Netflix adds that viewing time has increased as well. It points to a study done by research firm Nielsen that found Netflix’s share of US TV viewing rose to an all-time high of 7.7 percent in June 2022 when compared to 6.6 percent last June.
Revenue increased 9 percent year over year from $7.3 billion in 2021 to $7.97 billion this quarter. Although the streamer ran into a couple of hiccups in recent months, including two separate layoffs affecting hundreds of workers, there was some good news. The season 4 release of Stranger Things boosted the series to the second most-watched show on the service, trailing behind the Korean-language hit Squid Game, which Netflix announced in June will be returning for a second season. Netflix’s earnings report also revealed the company’s plans to acquire Animal Logic, the animation studio behind The Lego Movie.
An ad-supported tier is just one of the avenues Netflix is exploring to counteract a dip in subscribers; it’s also part of the company’s efforts to hang onto the ones it already has. But Netflix wants to lock in unpaying subscribers as well, and it partially blamed password sharing for its initial decline in subscribers last quarter.
Netflix execs state that they’re working toward finding an “easy-to-use paid sharing offering” that it aims to launch in 2023. In March, Netflix rolled out tests in Chile, Costa Rica, and Peru that are supposed to let users add subaccounts for users located outside of the primary account holder’s household. Netflix expanded its efforts to crack down on password sharing this week and began letting users in Argentina, El Salvador, Guatemala, Honduras, and the Dominican Republic buy an additional “home” located outside the primary household where they can use Netflix on all devices.

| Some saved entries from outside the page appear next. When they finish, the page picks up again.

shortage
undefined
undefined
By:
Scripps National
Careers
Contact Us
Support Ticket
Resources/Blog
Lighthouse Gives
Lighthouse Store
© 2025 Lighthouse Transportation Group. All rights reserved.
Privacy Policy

Perhaps one of the biggest threats Netflix faces is increasing competition from newer players in the streaming industry, like Disney Plus, Paramount Plus, and HBO Max. Last quarter, Paramount Plus’ subscriber count grew to almost 40 million, HBO and HBO Max added an additional 13 million subscribers, and Disney Plus also gained 8 million new users. Disney Plus already has plans in place to launch an ad-supported tier later this year and will also utilize livestreaming for certain series like Dancing With the Stars — something Netflix is currently in the middle of testing.